Por unanimidad de votos, la LXVII Legislatura avaló diversas reformas al Código Penal y a la Ley Apícola para el Estado de Veracruz para fortalecer la protección del patrimonio de las y los apicultores veracruzanos, preservar una actividad estratégica para la producción de alimentos y contribuir a la conservación de la biodiversidad.
El dictamen, que registró 43 votos a favor, sin abstenciones o votos en contra, presentado por las Comisiones Permanentes Unidas de Justicia y Puntos Constitucionales, y de Desarrollo Agropecuario, Rural y Forestal, destaca que estas modificaciones establecen un marco jurídico más sólido para prevenir y sancionar el robo de bienes apícolas; asimismo, castigan los daños ocasionados a las colonias de abejas por el uso indebido de plaguicidas y modernizan el régimen administrativo aplicable a esta actividad productiva.
En materia penal, se incorporan expresamente los bienes apícolas dentro del delito de robo, incluyendo equipo, insumos, colmenas pobladas o vacías, núcleos de abejas y subproductos indispensables para la producción, además, se incrementan las sanciones cuando estos ilícitos se cometan en el medio rural, atendiendo a la vulnerabilidad de los apiarios frente al robo organizado.
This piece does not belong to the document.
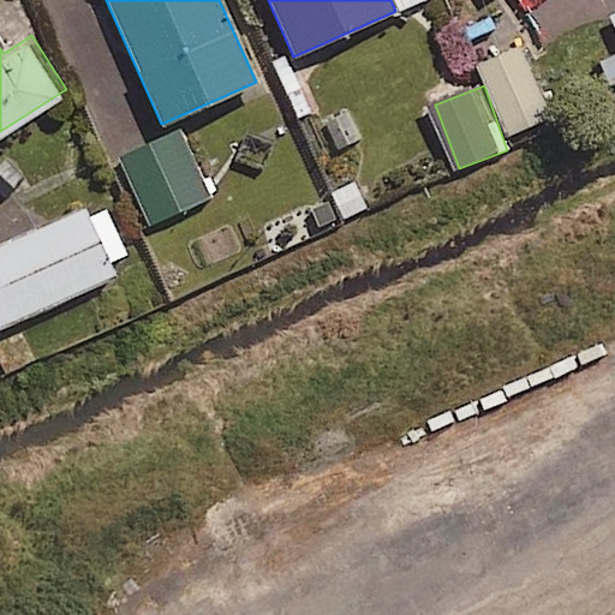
[(212,199),(184,132),(126,156),(154,224),(212,199)]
De igual forma, se equipara al delito de daños la muerte de colonias de abejas o la destrucción parcial o total de apiarios, cuando sea consecuencia del uso de plaguicidas, agroquímicos u otras sustancias tóxicas que contravengan las disposiciones fitosanitarias, protegiendo el patrimonio de los productores sin invadir las competencias federales en materia ambiental.
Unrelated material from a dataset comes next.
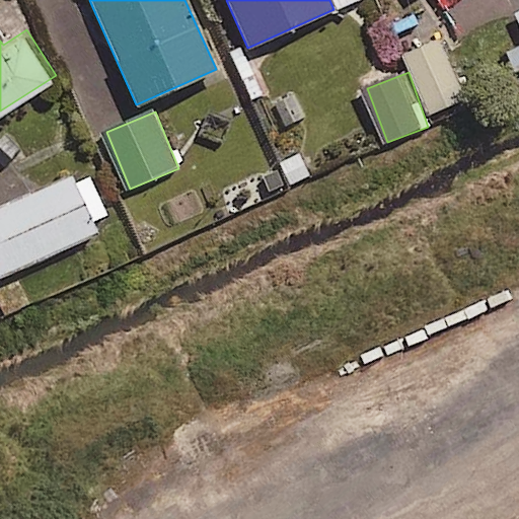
[(105,218),(85,172),(0,210),(0,280),(95,237),(89,225),(105,218)]
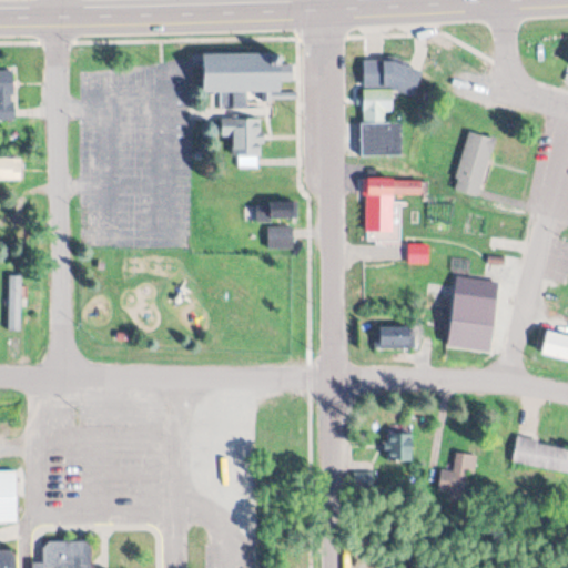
[(354,58),(372,58),(375,57),(387,58),(397,62),(411,68),(403,90),(392,85),(374,82),(373,84),(354,82),(354,58)]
En el ámbito administrativo, las reformas a la Ley Apícola incorporan el aseguramiento precautorio de colmenas, equipos, productos y subproductos cuando exista riesgo de movilización irregular. Además de establecer procedimientos específicos para garantizar su adecuada conservación, la supervivencia de las colonias vivas y el respeto al debido proceso.
También se actualiza el sistema de sanciones para expresarlas en Unidades de Medida y Actualización (UMA), se fortalecen los mecanismos de trazabilidad de los bienes apícolas y se prevé que, cuando existan indicios de hechos delictivos, la autoridad administrativa dé vista a la Fiscalía General del Estado (FGE).
Con esta reforma, subraya el dictamen, se reconoce que la apicultura representa una actividad económica fundamental para miles de familias veracruzanas dedicadas a la producción de miel, cera, propóleo, polen y jalea real, además de desempeñar un papel indispensable en la polinización de los cultivos y la conservación de los ecosistemas.
Posicionamientos
En representación del Grupo Legislativo de Morena, la diputada Dulce María Hernández Tepole reconoció a la apicultura como un pilar de la soberanía alimentaria, la biodiversidad y el sustento familiar. Destacó que esta reforma combatirá de manera puntual el robo organizado de colmenas y equipos, así como la mortandad de abejas causada por el uso irresponsable de agroquímicos.
Estas medidas, indicó, prevén otorgar protección legal y seguridad a los pequeños y medianos productores, al cerrar espacios de impunidad que permitían la destrucción de su patrimonio y asegurar que el esfuerzo de las familias veracruzanas no sea robado ni envenenado.
En nombre del Grupo Legislativo del Partido Verde Ecologista de México (PVEM), el diputado Urbano Bautista Martínez respaldó el dictamen y aseguró que la reforma protegerá el patrimonio de los apicultores veracruzanos al endurecer las penas contra el robo de colmenas, la actualización de multas y los nuevos protocolos de aseguramiento erradicarán la impunidad. Asimismo, calificó la modificación como un acto de justicia social y ambiental que fortalecerá la economía de las comunidades campesinas, indígenas y afromexicanas.
Por último, la diputada Elizabeth Morales García, representante del Partido del Trabajo (PT), afirmó que la aprobación de este dictamen fortalecerá el marco jurídico para proteger la biodiversidad, el patrimonio y el sustento de miles de familias apicultoras. Subrayó que la medida no solo mitigará las pérdidas económicas causadas por la delincuencia, sino que también garantizará la polinización natural, un pilar indispensable para la producción de alimentos, la seguridad alimentaria y el equilibrio ecológico del campo veracruzano.